The president, whether desperate for strong presidential affect, tired from a grueling schedule of presidential politics, or (as I sincerely hope) frustrated by the daily casualties of a war in Iraq that is supposedly over, slipped back into the easy ways and days of cheerleading when he declared, “Bring ’em on,” to a faceless enemy during a press conference.
I am not the first columnist to question the sagacity of his remarks. Even the most conservative papers paused at the sheer immaturity of such a response. Yet what none noted, and what I must note, is a revisiting of the commander in chief’s curriculum vitae: lowly ranked college graduate in an upper tier school, party boy, military no-show, party boy, failed businessman, born-again Christian, and now President.

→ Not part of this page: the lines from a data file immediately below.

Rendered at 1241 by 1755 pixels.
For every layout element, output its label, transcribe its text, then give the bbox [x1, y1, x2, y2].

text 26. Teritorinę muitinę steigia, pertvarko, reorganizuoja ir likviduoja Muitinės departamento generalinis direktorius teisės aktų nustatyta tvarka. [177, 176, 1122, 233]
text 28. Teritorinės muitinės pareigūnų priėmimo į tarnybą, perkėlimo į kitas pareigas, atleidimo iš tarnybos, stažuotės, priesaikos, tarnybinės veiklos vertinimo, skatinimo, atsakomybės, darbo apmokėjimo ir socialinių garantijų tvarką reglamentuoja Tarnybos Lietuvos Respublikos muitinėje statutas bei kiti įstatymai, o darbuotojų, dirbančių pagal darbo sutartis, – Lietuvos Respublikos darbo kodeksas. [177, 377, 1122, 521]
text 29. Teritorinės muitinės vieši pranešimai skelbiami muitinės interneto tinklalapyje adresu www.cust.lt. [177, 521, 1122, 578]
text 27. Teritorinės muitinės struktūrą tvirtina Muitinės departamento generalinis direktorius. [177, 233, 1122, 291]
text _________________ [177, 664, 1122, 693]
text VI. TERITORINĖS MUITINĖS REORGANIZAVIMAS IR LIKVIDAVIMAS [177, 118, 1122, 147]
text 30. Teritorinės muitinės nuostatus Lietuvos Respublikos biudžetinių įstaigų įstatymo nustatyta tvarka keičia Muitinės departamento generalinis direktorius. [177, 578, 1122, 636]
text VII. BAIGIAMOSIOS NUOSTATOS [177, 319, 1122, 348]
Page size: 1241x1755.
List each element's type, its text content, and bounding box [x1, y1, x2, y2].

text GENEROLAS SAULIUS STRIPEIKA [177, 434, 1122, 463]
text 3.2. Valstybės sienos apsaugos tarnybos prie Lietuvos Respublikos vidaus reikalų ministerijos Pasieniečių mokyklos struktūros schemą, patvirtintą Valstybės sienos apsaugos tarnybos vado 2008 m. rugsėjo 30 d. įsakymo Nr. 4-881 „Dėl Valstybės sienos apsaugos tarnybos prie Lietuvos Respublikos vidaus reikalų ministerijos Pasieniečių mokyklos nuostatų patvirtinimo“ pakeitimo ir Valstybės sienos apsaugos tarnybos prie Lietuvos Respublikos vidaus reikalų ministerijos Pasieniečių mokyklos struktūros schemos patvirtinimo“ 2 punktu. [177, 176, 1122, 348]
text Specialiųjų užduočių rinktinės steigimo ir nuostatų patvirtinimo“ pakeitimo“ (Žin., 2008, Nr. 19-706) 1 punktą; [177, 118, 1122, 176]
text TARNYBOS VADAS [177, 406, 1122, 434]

George W. did excel, though, as head cheerleader of Yale College. With megaphone to lips, he was able to yell such things as “bring ’em on” without question; now with the largest megaphone in the world, such words are strangely juvenile and providing the veneer to a deeply troubled foreign policy.
On Sunday in the op-ed section of The New York Times, the accuracy of the administration’s justifications for war received a public flogging. A claim of Iraqi’s capability for nuclear weaponry was exposed as a fabrication of overeager intelligence gathering (not necessarily a bad thing). This was not a surprise and had been a debate for the last several weeks in the press and policy circles. Now, though, it is very clear that the president and his circle of men- and women-of-war systematically propped up faulty intelligence as justification for their war in Iraq. More clear is the president’s inability and unwillingness to be anything more than a cheerleader for the stream of rationalizations for war, chaos, death and destruction that war inevitably brings. His “bring ’em on” is only the latest of paltry propaganda from a cheerleader’s megaphone propped up by the soldiers he is so willing to let stand in harm’s way.